---------- Selection ----------

A job is an abstract definition of a series of ops operations. Any ops task — whether a release, a change, or an incident response — can be decomposed into ordered steps and target objects.

Ops Work
├── Command       — a single independent operation (start/stop service, run script)
├── File Transfer — distribute a file to a target path on target machines
└── Job           — an ordered combination of commands and file transfers
                    with defined execution targets

The power of this abstraction: once ops work is decomposed into reusable, extensible, independently executable units, automated platform-level scheduling becomes possible.

----------

Tasks to perform.
1) In the ops passage, what does a file transfer do?
2) Format the part of the records that opens with the line containing "scientific name: Neea psychotrioides" and closes with the line containing "family: Crassulaceae" as a numbered list, leaving out blank lines.
The ops passage and the records come from unrelated sources.

---------- Working data ----------

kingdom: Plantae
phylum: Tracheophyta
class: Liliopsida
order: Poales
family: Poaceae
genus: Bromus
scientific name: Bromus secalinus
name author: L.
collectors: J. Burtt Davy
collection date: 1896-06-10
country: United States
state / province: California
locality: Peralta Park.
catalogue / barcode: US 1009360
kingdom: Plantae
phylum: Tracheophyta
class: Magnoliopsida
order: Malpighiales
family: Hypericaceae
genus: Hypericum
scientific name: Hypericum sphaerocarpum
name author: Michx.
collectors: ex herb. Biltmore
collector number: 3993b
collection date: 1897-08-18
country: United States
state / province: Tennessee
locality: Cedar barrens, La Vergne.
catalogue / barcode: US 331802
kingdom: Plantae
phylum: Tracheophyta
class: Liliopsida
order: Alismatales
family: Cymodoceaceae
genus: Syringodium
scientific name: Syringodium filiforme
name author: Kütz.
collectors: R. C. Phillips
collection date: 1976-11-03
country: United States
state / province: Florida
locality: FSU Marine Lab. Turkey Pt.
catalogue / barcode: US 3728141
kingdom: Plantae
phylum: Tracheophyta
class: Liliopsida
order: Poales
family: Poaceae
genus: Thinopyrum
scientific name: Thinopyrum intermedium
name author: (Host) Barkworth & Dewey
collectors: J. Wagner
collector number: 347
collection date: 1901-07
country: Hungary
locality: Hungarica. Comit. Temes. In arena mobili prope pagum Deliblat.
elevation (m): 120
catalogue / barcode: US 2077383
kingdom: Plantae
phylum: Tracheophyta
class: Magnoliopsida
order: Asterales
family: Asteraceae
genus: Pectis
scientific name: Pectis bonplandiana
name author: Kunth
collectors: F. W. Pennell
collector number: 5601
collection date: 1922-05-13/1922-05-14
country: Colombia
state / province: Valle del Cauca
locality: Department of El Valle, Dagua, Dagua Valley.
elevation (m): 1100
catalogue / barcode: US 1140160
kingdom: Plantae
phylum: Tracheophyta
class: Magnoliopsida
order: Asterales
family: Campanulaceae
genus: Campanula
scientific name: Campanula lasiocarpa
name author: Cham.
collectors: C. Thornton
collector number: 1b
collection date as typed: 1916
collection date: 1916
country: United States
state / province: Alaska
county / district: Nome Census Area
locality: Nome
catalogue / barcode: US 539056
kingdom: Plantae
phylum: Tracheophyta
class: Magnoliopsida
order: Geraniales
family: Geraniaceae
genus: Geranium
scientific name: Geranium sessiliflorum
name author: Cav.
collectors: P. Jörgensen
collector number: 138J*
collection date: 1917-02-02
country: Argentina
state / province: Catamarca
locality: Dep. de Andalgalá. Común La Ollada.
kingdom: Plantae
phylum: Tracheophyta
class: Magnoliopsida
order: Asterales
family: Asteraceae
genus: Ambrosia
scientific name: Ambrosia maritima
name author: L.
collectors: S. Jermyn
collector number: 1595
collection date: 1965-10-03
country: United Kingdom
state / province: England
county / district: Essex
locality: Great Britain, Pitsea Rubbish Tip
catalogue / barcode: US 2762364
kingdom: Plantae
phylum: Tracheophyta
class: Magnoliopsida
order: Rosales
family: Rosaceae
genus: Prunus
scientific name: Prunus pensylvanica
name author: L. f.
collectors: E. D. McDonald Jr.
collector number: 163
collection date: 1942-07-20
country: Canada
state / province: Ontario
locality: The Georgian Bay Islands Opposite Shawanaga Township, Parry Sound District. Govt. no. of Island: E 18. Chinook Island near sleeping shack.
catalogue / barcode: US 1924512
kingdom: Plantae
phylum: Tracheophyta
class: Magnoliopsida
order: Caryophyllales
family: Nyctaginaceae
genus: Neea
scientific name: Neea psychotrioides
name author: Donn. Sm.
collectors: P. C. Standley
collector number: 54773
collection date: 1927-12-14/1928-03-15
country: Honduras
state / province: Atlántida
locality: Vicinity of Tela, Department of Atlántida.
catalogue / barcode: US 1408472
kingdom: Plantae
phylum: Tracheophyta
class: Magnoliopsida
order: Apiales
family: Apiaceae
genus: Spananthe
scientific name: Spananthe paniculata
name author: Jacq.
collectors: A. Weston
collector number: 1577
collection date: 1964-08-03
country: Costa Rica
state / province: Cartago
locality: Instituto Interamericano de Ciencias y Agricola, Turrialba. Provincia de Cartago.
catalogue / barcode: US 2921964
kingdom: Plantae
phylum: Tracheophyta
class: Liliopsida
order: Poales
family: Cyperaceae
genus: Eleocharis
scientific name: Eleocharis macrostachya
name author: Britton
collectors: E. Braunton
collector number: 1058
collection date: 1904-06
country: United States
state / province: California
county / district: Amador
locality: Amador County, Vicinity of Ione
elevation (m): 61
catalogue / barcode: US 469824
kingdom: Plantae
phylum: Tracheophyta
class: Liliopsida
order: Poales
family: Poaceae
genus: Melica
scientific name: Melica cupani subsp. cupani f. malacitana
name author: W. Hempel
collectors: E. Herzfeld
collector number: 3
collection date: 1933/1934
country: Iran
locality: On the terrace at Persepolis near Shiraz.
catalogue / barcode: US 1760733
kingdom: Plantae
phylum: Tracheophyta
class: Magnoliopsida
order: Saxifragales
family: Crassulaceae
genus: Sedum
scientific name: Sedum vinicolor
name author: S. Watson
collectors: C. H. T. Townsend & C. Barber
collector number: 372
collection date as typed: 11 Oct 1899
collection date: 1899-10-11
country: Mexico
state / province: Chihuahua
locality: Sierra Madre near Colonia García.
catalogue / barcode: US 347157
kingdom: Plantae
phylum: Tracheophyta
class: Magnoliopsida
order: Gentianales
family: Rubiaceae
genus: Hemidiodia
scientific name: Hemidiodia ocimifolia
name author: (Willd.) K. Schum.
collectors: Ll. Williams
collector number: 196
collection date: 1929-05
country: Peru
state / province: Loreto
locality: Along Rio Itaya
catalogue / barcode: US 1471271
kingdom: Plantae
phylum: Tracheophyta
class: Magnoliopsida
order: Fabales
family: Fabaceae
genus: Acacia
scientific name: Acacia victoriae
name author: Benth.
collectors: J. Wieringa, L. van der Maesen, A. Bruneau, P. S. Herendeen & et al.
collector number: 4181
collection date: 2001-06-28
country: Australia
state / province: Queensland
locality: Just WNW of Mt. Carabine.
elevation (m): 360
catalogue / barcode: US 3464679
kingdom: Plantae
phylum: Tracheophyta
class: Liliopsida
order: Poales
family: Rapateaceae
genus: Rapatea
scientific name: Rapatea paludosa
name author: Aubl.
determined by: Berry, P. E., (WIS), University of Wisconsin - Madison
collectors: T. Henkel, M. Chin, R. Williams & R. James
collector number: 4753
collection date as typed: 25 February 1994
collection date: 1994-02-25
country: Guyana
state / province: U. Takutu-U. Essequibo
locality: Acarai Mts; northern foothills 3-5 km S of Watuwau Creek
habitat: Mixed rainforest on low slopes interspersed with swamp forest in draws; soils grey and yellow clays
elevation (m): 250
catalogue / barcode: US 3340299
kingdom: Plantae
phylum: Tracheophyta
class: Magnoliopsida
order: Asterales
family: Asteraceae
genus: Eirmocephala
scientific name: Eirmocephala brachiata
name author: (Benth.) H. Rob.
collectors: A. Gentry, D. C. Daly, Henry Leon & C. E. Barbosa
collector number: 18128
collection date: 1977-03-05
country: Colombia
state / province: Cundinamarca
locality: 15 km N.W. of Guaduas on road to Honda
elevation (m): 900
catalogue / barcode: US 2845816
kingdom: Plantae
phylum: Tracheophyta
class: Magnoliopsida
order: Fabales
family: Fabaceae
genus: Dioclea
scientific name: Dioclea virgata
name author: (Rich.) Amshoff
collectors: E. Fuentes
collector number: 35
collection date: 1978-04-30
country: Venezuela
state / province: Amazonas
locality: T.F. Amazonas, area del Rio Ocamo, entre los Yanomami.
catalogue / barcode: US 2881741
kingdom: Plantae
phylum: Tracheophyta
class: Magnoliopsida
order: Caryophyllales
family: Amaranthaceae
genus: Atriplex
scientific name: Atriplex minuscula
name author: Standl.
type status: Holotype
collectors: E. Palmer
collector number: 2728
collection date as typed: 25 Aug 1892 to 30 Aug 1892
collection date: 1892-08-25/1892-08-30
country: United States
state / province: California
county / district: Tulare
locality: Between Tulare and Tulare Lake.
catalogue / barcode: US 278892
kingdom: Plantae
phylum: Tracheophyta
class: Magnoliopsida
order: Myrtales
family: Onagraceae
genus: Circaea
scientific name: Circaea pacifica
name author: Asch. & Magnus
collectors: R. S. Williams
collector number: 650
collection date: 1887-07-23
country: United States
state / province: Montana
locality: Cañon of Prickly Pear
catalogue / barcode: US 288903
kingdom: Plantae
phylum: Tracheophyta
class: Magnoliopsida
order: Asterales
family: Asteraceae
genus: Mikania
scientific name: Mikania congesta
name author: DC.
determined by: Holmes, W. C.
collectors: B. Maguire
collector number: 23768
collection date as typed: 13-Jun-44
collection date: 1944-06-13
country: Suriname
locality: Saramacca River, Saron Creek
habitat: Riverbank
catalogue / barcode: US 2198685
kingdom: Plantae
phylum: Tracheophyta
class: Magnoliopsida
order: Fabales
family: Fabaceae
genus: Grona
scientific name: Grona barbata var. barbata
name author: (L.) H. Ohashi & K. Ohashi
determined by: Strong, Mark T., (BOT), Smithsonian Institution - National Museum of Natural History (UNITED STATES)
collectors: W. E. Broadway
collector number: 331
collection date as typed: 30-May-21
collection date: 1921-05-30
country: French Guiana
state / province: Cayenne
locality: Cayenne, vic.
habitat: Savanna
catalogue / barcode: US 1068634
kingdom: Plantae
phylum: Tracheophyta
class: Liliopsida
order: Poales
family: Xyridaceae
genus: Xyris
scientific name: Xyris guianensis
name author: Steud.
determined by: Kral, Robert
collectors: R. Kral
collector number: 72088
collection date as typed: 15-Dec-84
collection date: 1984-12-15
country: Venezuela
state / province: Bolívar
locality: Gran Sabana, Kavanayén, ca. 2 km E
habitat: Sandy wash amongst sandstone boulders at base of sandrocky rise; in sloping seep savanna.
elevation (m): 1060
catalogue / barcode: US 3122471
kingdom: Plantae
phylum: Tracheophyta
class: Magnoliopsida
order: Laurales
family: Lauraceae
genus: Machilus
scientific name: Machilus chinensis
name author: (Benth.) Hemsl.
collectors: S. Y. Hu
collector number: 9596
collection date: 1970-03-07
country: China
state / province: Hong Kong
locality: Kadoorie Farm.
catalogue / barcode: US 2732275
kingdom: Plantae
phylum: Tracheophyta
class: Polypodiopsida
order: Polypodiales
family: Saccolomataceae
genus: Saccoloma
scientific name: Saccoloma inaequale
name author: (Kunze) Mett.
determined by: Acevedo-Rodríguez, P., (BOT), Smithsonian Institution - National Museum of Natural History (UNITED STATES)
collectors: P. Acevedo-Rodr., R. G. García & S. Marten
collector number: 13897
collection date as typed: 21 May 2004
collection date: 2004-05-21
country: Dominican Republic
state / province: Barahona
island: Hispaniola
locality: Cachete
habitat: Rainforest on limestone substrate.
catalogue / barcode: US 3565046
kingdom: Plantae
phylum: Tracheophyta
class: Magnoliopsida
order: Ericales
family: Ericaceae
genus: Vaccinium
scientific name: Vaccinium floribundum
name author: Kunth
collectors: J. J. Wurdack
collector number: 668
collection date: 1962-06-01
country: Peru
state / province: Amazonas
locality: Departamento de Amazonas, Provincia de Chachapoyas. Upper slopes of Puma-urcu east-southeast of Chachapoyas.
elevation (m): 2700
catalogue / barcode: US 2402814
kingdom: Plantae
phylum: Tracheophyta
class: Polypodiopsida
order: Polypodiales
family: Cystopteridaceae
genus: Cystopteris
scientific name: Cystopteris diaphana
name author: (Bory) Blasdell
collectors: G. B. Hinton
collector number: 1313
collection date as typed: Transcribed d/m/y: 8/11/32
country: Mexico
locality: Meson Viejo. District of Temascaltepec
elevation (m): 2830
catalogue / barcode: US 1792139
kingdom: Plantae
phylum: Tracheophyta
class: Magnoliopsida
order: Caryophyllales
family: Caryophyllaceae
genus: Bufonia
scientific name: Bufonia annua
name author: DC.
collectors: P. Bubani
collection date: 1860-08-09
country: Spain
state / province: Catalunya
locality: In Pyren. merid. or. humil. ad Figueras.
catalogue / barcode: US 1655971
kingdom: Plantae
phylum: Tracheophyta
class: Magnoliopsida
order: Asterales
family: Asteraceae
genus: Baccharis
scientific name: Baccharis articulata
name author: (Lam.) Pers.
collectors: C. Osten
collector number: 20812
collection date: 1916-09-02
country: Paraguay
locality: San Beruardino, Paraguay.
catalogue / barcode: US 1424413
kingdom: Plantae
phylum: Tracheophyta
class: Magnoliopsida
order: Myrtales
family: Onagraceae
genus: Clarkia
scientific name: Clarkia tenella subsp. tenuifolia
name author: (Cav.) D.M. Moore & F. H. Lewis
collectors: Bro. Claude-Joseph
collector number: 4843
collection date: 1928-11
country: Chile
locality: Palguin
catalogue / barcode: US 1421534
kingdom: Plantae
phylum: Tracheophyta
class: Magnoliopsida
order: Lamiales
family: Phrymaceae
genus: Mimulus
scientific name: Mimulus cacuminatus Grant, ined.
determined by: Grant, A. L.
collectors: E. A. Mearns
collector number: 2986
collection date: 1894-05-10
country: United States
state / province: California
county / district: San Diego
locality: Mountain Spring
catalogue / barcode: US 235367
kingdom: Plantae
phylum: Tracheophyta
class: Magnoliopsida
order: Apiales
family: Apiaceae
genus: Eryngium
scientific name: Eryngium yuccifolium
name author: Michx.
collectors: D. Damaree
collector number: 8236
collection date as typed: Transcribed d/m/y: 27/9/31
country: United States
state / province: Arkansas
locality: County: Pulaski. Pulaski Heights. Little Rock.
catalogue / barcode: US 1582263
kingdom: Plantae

----------

The replies.
1) It distributes a file to a target path on target machines.

2)
1. scientific name: Neea psychotrioides
2. name author: Donn. Sm.
3. collectors: P. C. Standley
4. collector number: 54773
5. collection date: 1927-12-14/1928-03-15
6. country: Honduras
7. state / province: Atlántida
8. locality: Vicinity of Tela, Department of Atlántida.
9. catalogue / barcode: US 1408472
10. kingdom: Plantae
11. phylum: Tracheophyta
12. class: Magnoliopsida
13. order: Apiales
14. family: Apiaceae
15. genus: Spananthe
16. scientific name: Spananthe paniculata
17. name author: Jacq.
18. collectors: A. Weston
19. collector number: 1577
20. collection date: 1964-08-03
21. country: Costa Rica
22. state / province: Cartago
23. locality: Instituto Interamericano de Ciencias y Agricola, Turrialba. Provincia de Cartago.
24. catalogue / barcode: US 2921964
25. kingdom: Plantae
26. phylum: Tracheophyta
27. class: Liliopsida
28. order: Poales
29. family: Cyperaceae
30. genus: Eleocharis
31. scientific name: Eleocharis macrostachya
32. name author: Britton
33. collectors: E. Braunton
34. collector number: 1058
35. collection date: 1904-06
36. country: United States
37. state / province: California
38. county / district: Amador
39. locality: Amador County, Vicinity of Ione
40. elevation (m): 61
41. catalogue / barcode: US 469824
42. kingdom: Plantae
43. phylum: Tracheophyta
44. class: Liliopsida
45. order: Poales
46. family: Poaceae
47. genus: Melica
48. scientific name: Melica cupani subsp. cupani f. malacitana
49. name author: W. Hempel
50. collectors: E. Herzfeld
51. collector number: 3
52. collection date: 1933/1934
53. country: Iran
54. locality: On the terrace at Persepolis near Shiraz.
55. catalogue / barcode: US 1760733
56. kingdom: Plantae
57. phylum: Tracheophyta
58. class: Magnoliopsida
59. order: Saxifragales
60. family: Crassulaceae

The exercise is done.